Researchers discovered a new technique that may help incorporate A.I. in lower-limb prostheses.
The new technique is based on regenerative peripheral nerve interface (RPNI). Surgeons use a small piece of muscle and wrap it around the end of the amputated nerve to produce amplified signals. Computational scientists on the team then apply machine learning algorithms to turn the signals into fine movements in a prosthetic.
The surgery is said to work on any limb loss level. The study's participants were able to use the smart prostheses on the first try. Furthermore, they could perform fine motor controls like making a fist, pinching fingers together, and picking up small items.
Combining artificial intelligence with regenerative peripheral nerve interface can give fine motor controls back to amputees.
In an interview with The Medical Futurist, Lévay confirmed that RPNI is being investigated and has good potential to allow for more complex control capabilities. Combining A.I. with RPNI can give fine motor controls back to amputees.
But there's a caveat. According to Lévay, signals from RPNI are relatively weak and still require implanting intramuscular electromyography (iEMG) sensors. Moreover, iEMG is a complicated and expensive technology that isn't widespread, complicating the usability of RPNI.
Current barriers for A.I. prosthetics
There are still several hurdles to be overcome before intelligent artificial limbs become mainstream.
There are still several hurdles to be overcome before intelligent artificial limbs become mainstream. First, many of the developments we've reported on Amputee Store depend on a computer's wired connection. Cynthia Chestek, one of the RPNI study's authors, confirms that there's still much work to be done before prosthetic concepts can leave the lab and be used in real-world situations.
Artificial intelligence will significantly increase the price of a prosthetic device by tens of thousands of dollars.

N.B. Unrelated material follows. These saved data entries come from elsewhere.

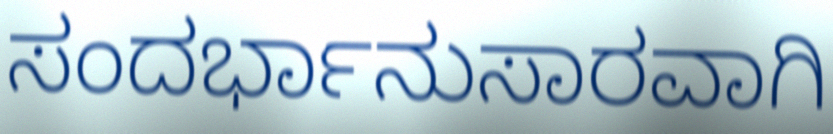
ಸಂದರ್ಭಾನುಸಾರವಾಗಿ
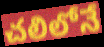
చలిలోనే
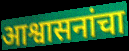
आश्वासनांचा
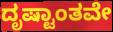
ದೃಷ್ಟಾಂತವೇ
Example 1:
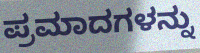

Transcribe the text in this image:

ಪ್ರಮಾದಗಳನ್ನು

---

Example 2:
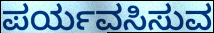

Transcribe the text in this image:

ಪರ್ಯವಸಿಸುವ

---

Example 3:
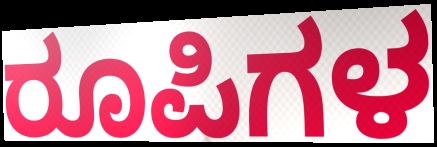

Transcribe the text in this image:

ರೂಪಿಗಳ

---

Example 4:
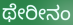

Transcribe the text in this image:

ಥೇರೀನಂ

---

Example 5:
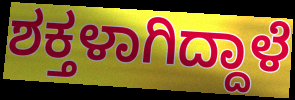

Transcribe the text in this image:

ಶಕ್ತಳಾಗಿದ್ದಾಳೆ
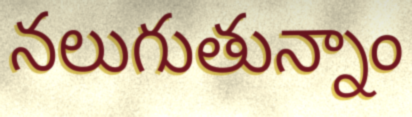
నలుగుతున్నాం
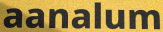
aanalum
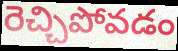
రెచ్చిపోవడం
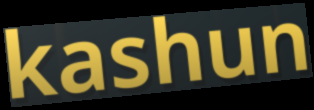
kashun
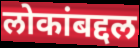
लोकांबद्दल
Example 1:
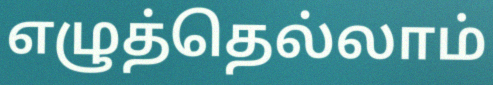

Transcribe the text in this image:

எழுத்தெல்லாம்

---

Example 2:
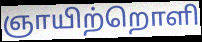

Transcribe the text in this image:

ஞாயிற்றொளி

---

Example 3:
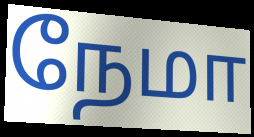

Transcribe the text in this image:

நேமா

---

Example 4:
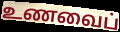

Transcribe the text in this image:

உணவைப்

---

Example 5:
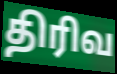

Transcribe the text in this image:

Once it leaves a lab, another hurdle is seeking approvals from regulators like the FDA, and the cost may discourage widespread use. Lévay confirmed this with The Medical Futurist, saying that including A.I. will significantly increase the price of a prosthetic device by tens of thousands of dollars.
Then there are the insurance companies. Prosthetic companies carry the burden of demonstrating the value of smart prostheses before insurance can cover smart devices.

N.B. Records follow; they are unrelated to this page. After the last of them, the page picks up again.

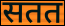
सतत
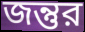
জন্তুর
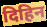
दिहिन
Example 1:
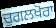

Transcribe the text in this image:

ਚੁਗਲਖੋਰਾ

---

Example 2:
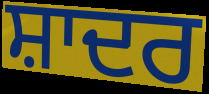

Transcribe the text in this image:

ਸ਼ਾਦਰ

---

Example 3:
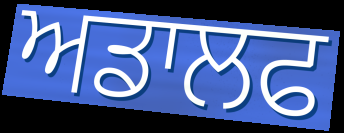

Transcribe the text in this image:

ਅਡਾਲਫ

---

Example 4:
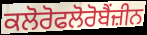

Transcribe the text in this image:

ਕਲੋਰੋਫਲੋਰੋਬੈਂਜ਼ੀਨ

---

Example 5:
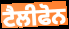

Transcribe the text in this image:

ਟੈਲੀਫੋਨ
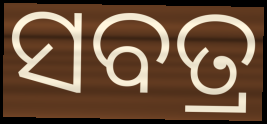
ସବତ୍ର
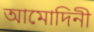
আমোদিনী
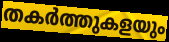
തകർത്തുകളയും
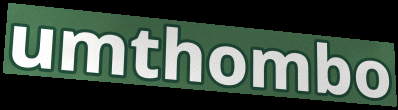
umthombo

Our unique individual neurological systems may make it challenging to train A.I. algorithms to decipher human intent.
Furthermore, intelligent prostheses have a high risk of abandonment. Lévay explained that experts still have a limited understanding of how the brain controls artificial limbs. There's also the reality of unique individual neurological systems, making it challenging to train A.I. algorithms to decipher human intent.